If you have already determined your calorie goal, skip down to How Many Calories Should I Eat? for tips on how many calories you should be eating each day based on that number.

If you don’t know how many calories to eat, we suggest using a Calorie calculator tool and starting with 1-2 days of food journaling before deciding whether or not counting calories works best for you.

How Does Your Basal Metabolic Rate (BMR) Affect Your Caloric Intake Needs?

Basal metabolic rate (BMR) is your body’s resting metabolic rate, or how many calories you burn just by existing.

BMR increases and decreases depending on a few different factors, but it’s a helpful starting point when calculating caloric intake needs.

Generally speaking, men with a larger bone structure require more energy than women do at rest; however, they burn fewer calories throughout their day because they have less muscle mass.

Age is also a significant factor—the older we get, our metabolism slows down as muscle mass declines and fat deposits accumulate.

A woman in her 30s will have about 25 percent fewer daily calories available to her than a man in his 30s because of these natural changes as she ages. 

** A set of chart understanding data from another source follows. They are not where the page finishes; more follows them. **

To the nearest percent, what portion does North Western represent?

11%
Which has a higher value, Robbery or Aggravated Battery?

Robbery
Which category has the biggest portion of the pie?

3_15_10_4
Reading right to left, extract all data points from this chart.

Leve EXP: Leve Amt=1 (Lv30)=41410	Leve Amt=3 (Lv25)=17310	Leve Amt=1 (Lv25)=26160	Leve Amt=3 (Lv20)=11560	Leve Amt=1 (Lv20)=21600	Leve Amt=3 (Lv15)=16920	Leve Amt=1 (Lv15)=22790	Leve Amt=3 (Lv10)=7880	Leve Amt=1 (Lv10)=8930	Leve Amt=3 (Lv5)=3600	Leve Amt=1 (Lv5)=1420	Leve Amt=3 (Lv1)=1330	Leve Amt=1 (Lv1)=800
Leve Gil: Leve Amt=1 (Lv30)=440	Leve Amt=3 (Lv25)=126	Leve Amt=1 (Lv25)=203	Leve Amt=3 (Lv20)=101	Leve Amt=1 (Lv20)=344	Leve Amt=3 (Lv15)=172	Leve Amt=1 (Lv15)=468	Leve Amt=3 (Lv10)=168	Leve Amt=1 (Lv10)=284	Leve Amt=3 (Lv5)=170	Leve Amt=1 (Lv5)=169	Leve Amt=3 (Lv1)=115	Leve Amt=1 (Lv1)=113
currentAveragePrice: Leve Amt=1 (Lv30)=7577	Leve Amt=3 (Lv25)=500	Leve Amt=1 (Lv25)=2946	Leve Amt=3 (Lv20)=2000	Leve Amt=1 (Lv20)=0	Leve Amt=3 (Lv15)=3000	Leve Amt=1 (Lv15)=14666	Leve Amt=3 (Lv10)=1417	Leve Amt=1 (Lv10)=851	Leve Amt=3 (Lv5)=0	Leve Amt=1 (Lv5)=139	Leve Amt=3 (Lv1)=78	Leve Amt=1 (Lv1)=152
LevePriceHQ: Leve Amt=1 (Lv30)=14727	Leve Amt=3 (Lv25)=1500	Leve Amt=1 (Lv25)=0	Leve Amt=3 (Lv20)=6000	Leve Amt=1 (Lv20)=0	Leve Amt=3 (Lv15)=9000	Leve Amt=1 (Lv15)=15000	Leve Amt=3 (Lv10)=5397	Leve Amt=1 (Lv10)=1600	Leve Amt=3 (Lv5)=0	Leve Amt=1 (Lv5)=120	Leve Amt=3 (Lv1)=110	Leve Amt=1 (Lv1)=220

This doesn’t mean that you can eat twice as much food or expect to be leaner if you’re a man who works out regularly, though.

Men need about 2,500–3,000 calories per day for general health and maintenance while women should aim for 1,800–2,200 calories per day based on size alone.

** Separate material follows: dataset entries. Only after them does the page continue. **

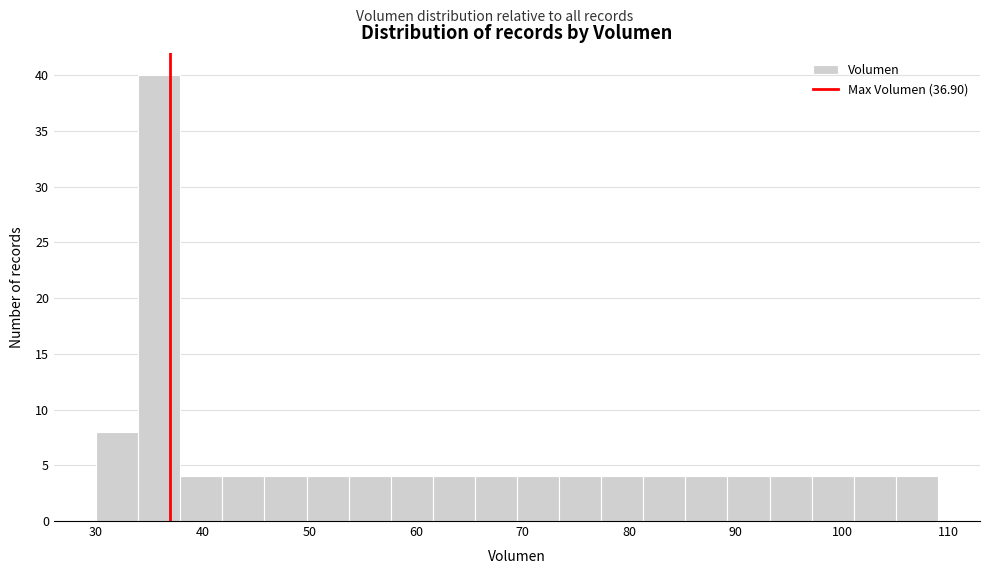

Read against the x-axis, roughly where is the centre of the tallest bar?

36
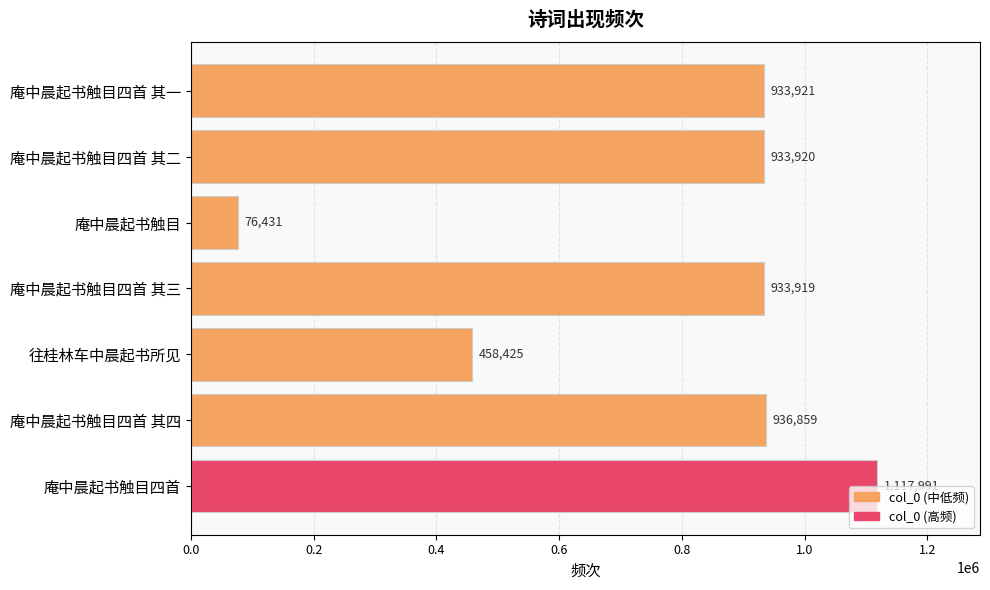

Approximately how many times larger is the value at 往桂林车中晨起书所见 compared to 庵中晨起书触目四首 其二?

0.5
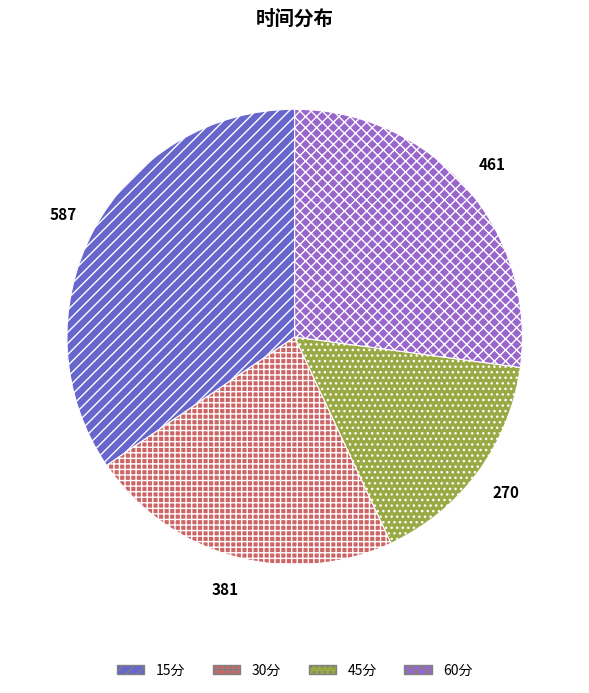

Is there any slice that represents more than half of the pie?

No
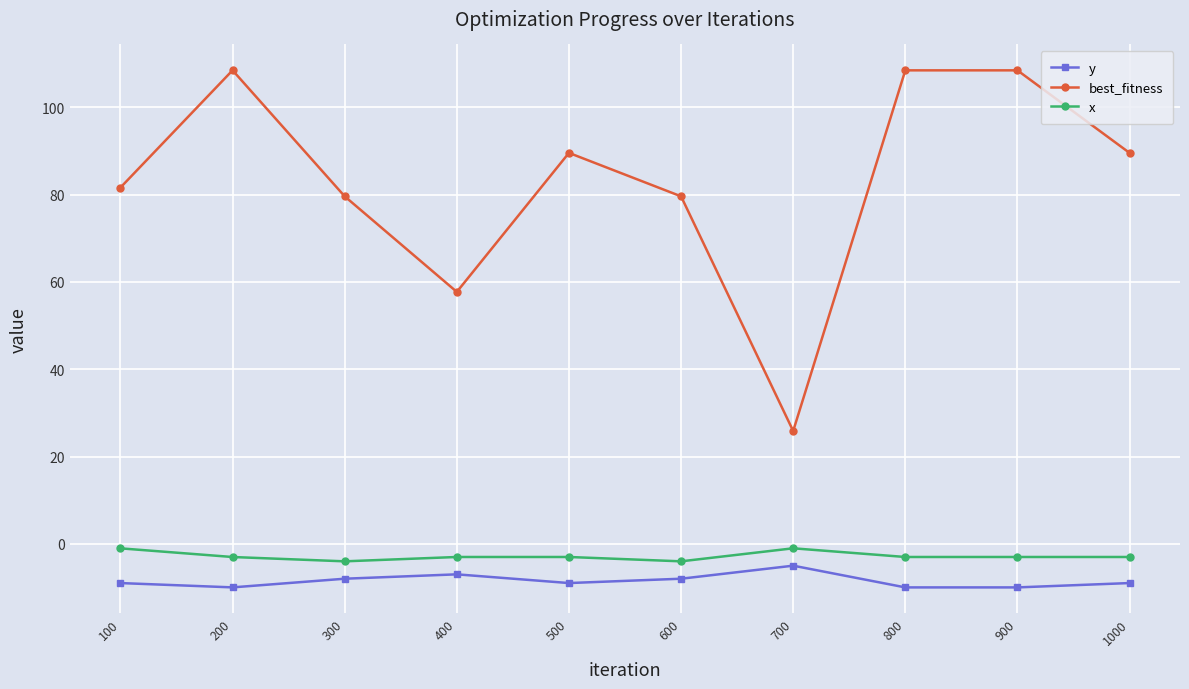

What is the value of the x point at the 6th from the left?

-4.0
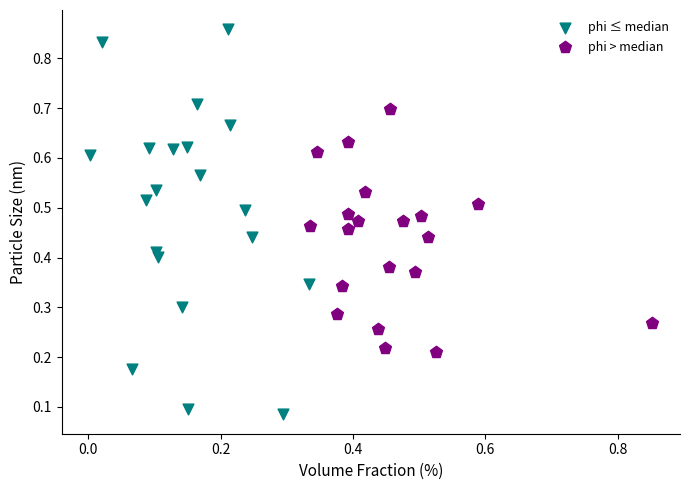

What are all the series names shown in the legend?

phi ≤ median, phi > median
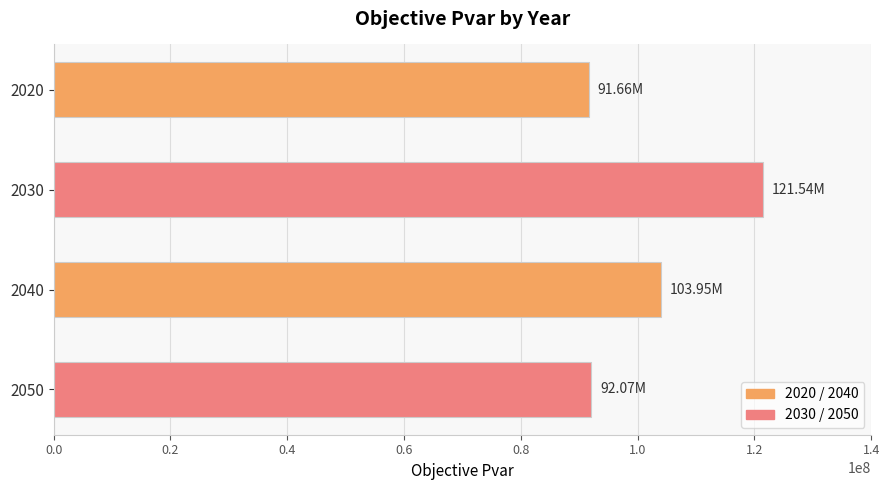

What is the ratio of the value at 2050 to the value at 2020?

1.0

However, both sexes can benefit from getting regular exercise.

How Many Calories Should I Eat?

You can generally expect to consume about 2,000 calories per day while dieting.

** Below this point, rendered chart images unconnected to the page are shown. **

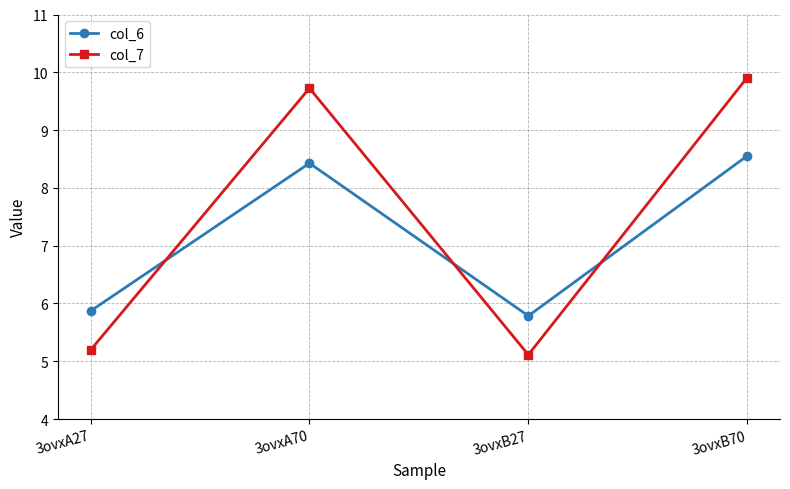

Reading left to right, what are all the values shown in this chart?

col_6: 5.9	8.4	5.8	8.6
col_7: 5.2	9.7	5.1	9.9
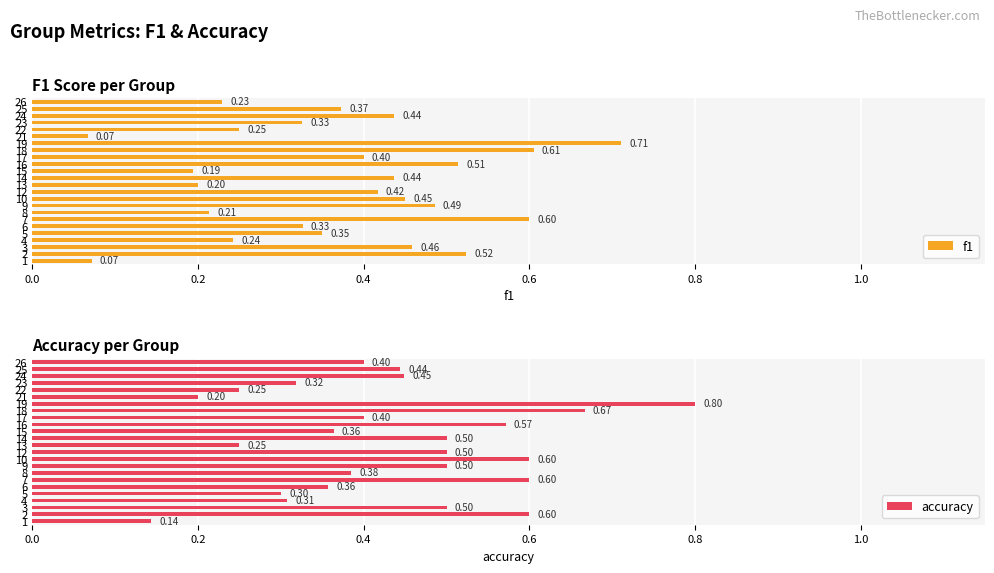

Count the f1 values in the range 0 to 1.

24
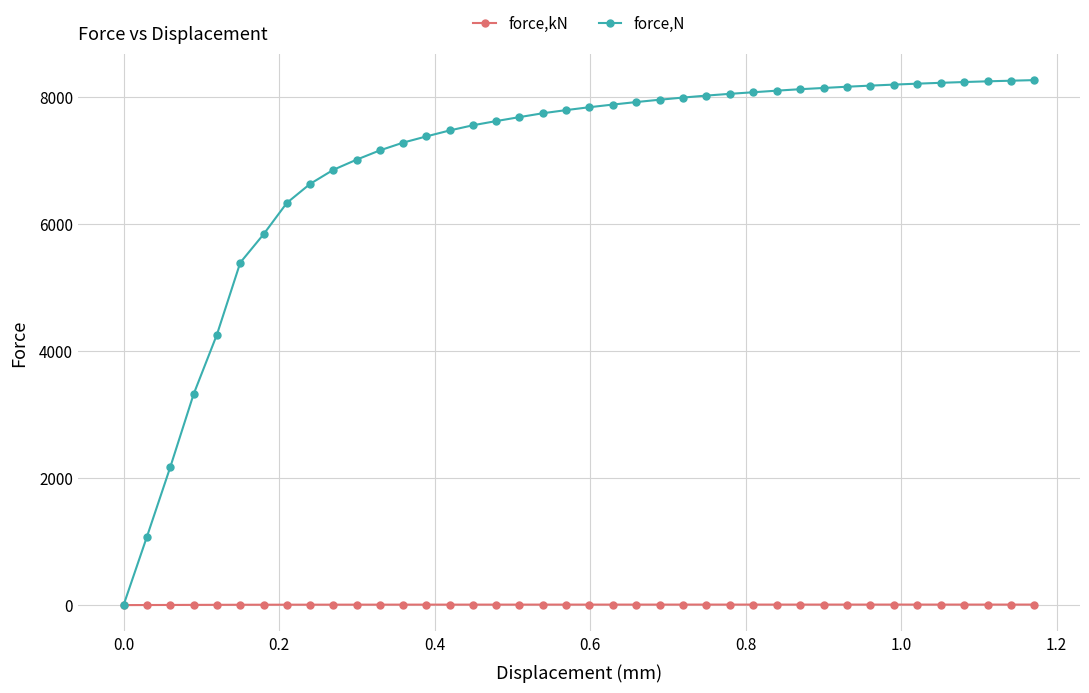

What is the maximum value for force,N?

8262.2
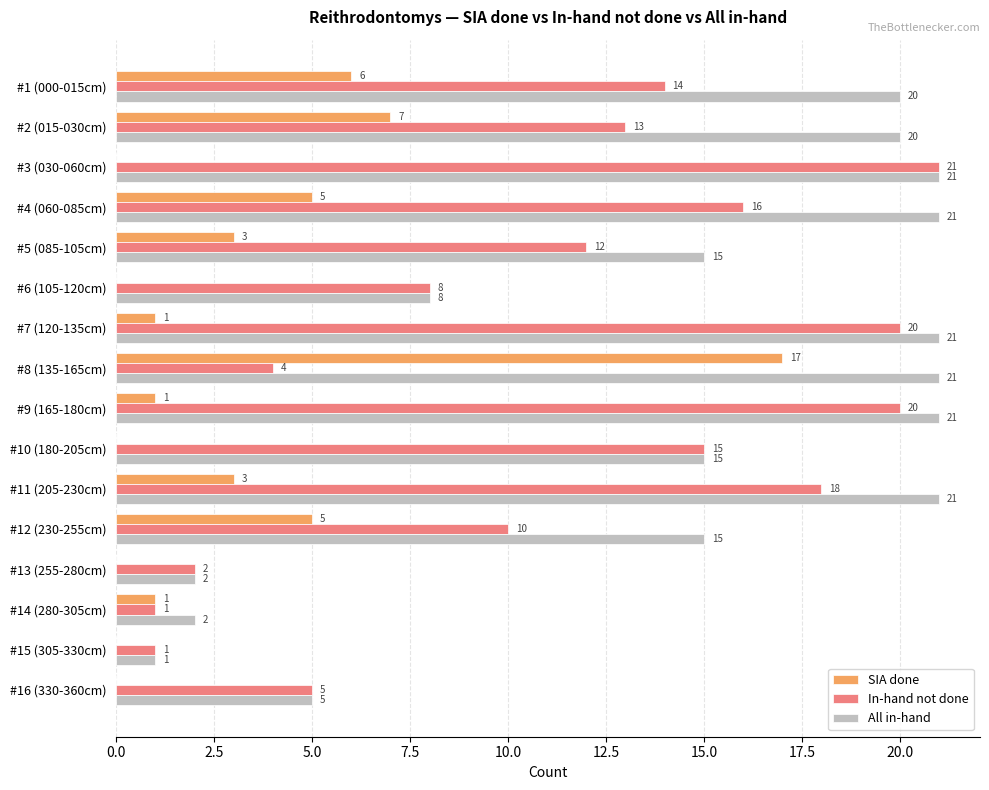

Which series changed the most between #1 (000-015cm) and #4 (060-085cm)?

In-hand not done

This gives you a calorie deficit of 1,000 calories per day, which can cause you to lose between 0.5 and 1 pound per week (depending on your body weight).

There are other factors at play here, including your level of physical activity and current metabolic rate—but let’s just say that without cutting back on calories, you won’t be able to lose weight fast.

Most people should aim for between 1,200 and 1,500 calories per day.

For serious athletes or those who work out every day, these numbers may need to go up; but if you’re not very active, keep your number below 1,400.

Any eating plan worth its salt will help you control portion sizes. While it may sound like an obvious piece of advice—who doesn’t want to eat less?

It can actually take some time getting used to eating only until fullness; setting appropriate plate sizes, and understanding exactly what portions sizes really mean.

 Calculating Daily Calorie Needs

The number of calories a person eats per day varies depending on their level of physical activity.

The three general categories are sedentary, moderately active and highly active.

Sedentary people who do not exercise will need approximately 1,600 calories a day to maintain a healthy weight.

Moderately active people will need 2,000 calories per day, while those who exercise regularly will have higher caloric needs.

Highly active men can consume 3,200 calories each day if they weigh more than 200 pounds or consume 2,800 calories a day if they weigh less than 200 pounds.

Highly active women should eat 2,400 calories a day if they weigh more than 210 pounds or 1,800 daily if they weigh less than 210 pounds.

Women who fall into either category should split their calorie intake into about 12 percent from carbs, 25 percent from fat and 61 percent from protein.

Don’t Let Your Daily Calorie Intake Get Too Low

If you’re trying to lose weight, your daily calorie intake should be less than what you expend through exercise and general activity.

For most people, that means consuming about 1,500 calories a day.

It can be tricky to know exactly how many calories that translates into—but if you take in fewer than 1,200 calories per day without exercising, you’ll start losing weight rapidly.

However, once your body enters starvation mode (which usually happens after one week) your metabolism will slow down dramatically.

This means it takes much longer for your body to shed those last few pounds.

So don’t let it get to that point! Instead, consume 1,200-1,300 calories each day and focus on moderate exercises such as light cardio or yoga two or three times a week.

As long as you’re maintaining proper hydration levels and getting enough fiber from whole grains, vegetables and fruit (that contain those good antioxidants), then burning off an extra 400-800 calories should be no problem at all.